The gross proceeds from the offering, before deducting the underwriting discounts and commissions and other estimated offering expenses, are expected to be approximately $7 million. Clene expects to use the net proceeds from the offering, together with its existing cash, for expenses primarily related to general corporate purposes, as well as to fund the following: the preparation and filing of our New Drug Application (NDA) for our lead drug candidate, CNM-Au8®; the conduct of and continued access to CNM-Au8 in our on-going expanded access protocols and future confirmatory Phase 3 clinical trial; manufacturing expansion; potential future commercialization efforts; and for additional early-stage research and development activities.
The offering is expected to close on or about May 6, 2026, subject to the satisfaction of customary closing conditions.
Canaccord Genuity LLC is acting as sole bookrunner for the offering.
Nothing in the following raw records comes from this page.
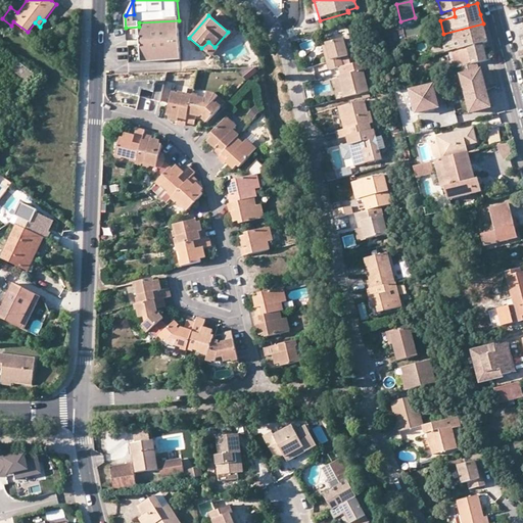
[(179,32),(179,20),(139,22),(139,27),(141,61),(181,59),(179,32)]
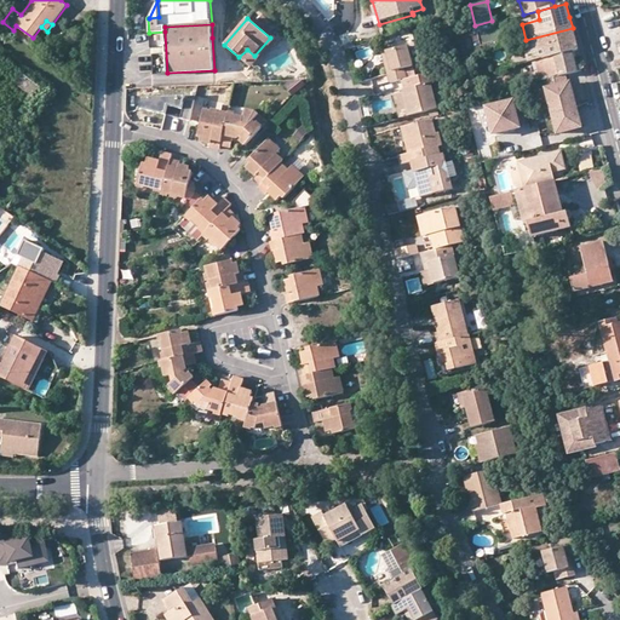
[(575,39),(573,28),(526,40),(529,52),(528,52),(529,63),(537,61),(573,52),(578,51),(575,39)]
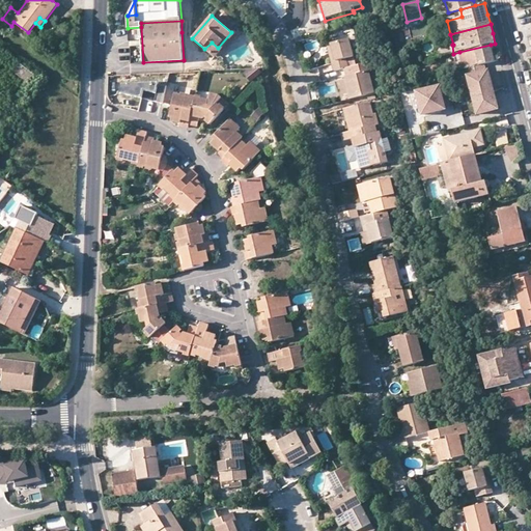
[(218,48),(212,55),(215,58),(234,35),(231,32),(218,48)]
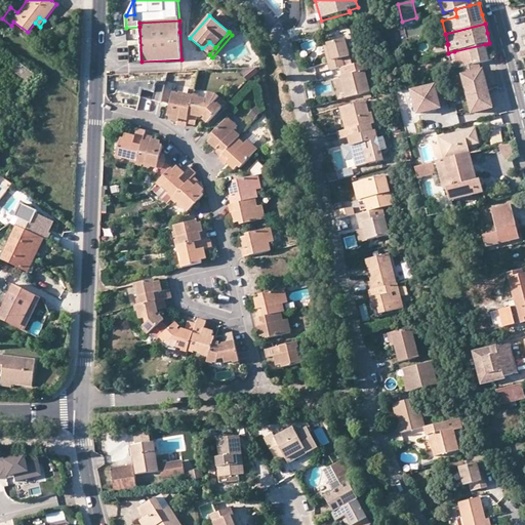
[(332,61),(328,63),(330,70),(340,68),(346,66),(342,58),(350,56),(346,39),(327,43),(332,61)]
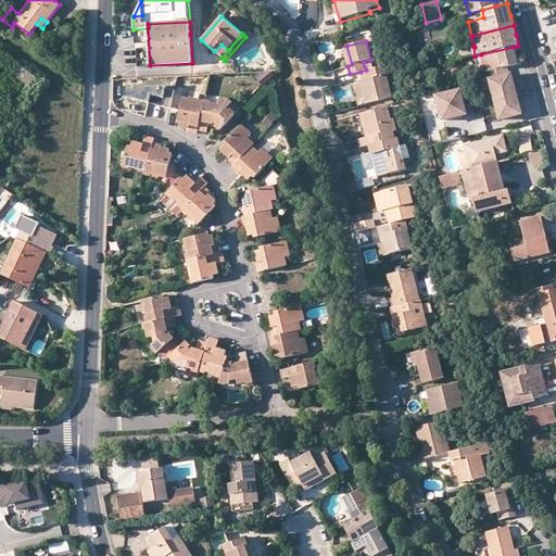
[(214,51),(222,58),(228,50),(222,45),(214,51)]
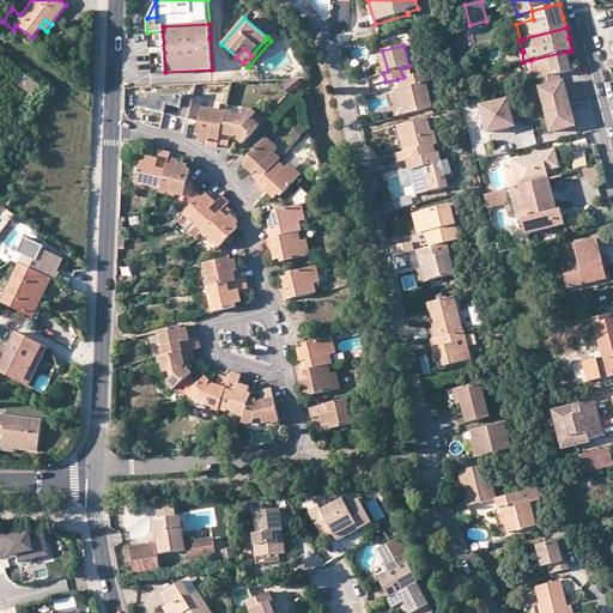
[(377,52),(383,73),(388,71),(382,50),(377,52)]
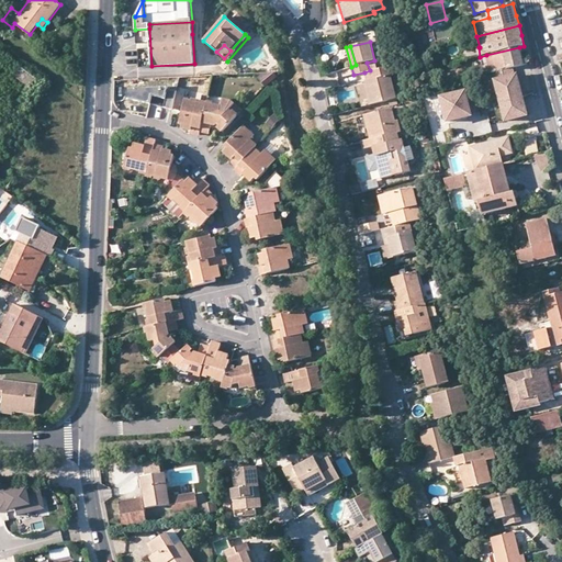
[(523,59),(519,47),(486,55),(491,72),(492,72),(512,68),(528,64),(527,58),(523,59)]
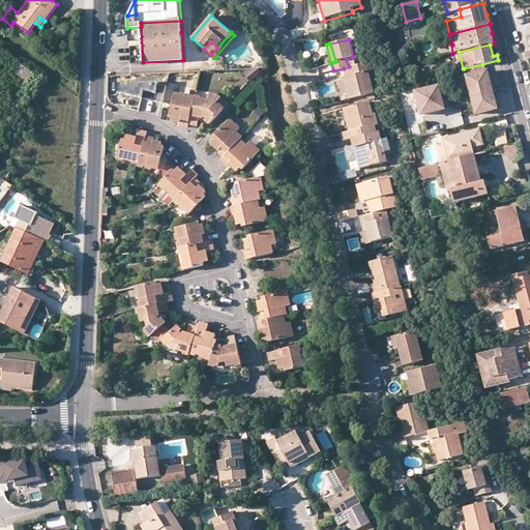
[(345,79),(350,98),(375,92),(366,62),(349,66),(344,68),(346,77),(345,77),(345,79)]
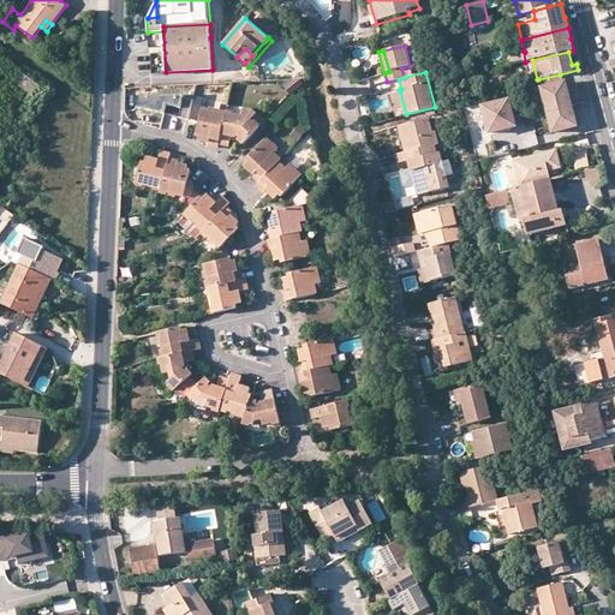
[(562,83),(560,75),(538,79),(553,132),(577,126),(565,82),(562,83)]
The offering is being made pursuant to a shelf registration statement on Form S-3 (File No. 333-286058), previously filed with the Securities and Exchange Commission (SEC) under the Securities Act of 1933, as amended. The offering is being made only by means of a prospectus and a prospectus supplement which forms a part of the effective registration statement relating to the offering. A final prospectus supplement and accompanying prospectus relating to the offering will be filed with the SEC. Electronic copies of the final prospectus, when available, may be obtained on the SEC's website at www.sec.gov and may also be obtained, when available, by contacting Canaccord Genuity LLC, Attn: Syndication Department, 1 Post Office Square, 30th Floor, Boston, MA 02109, or by email at [email protected].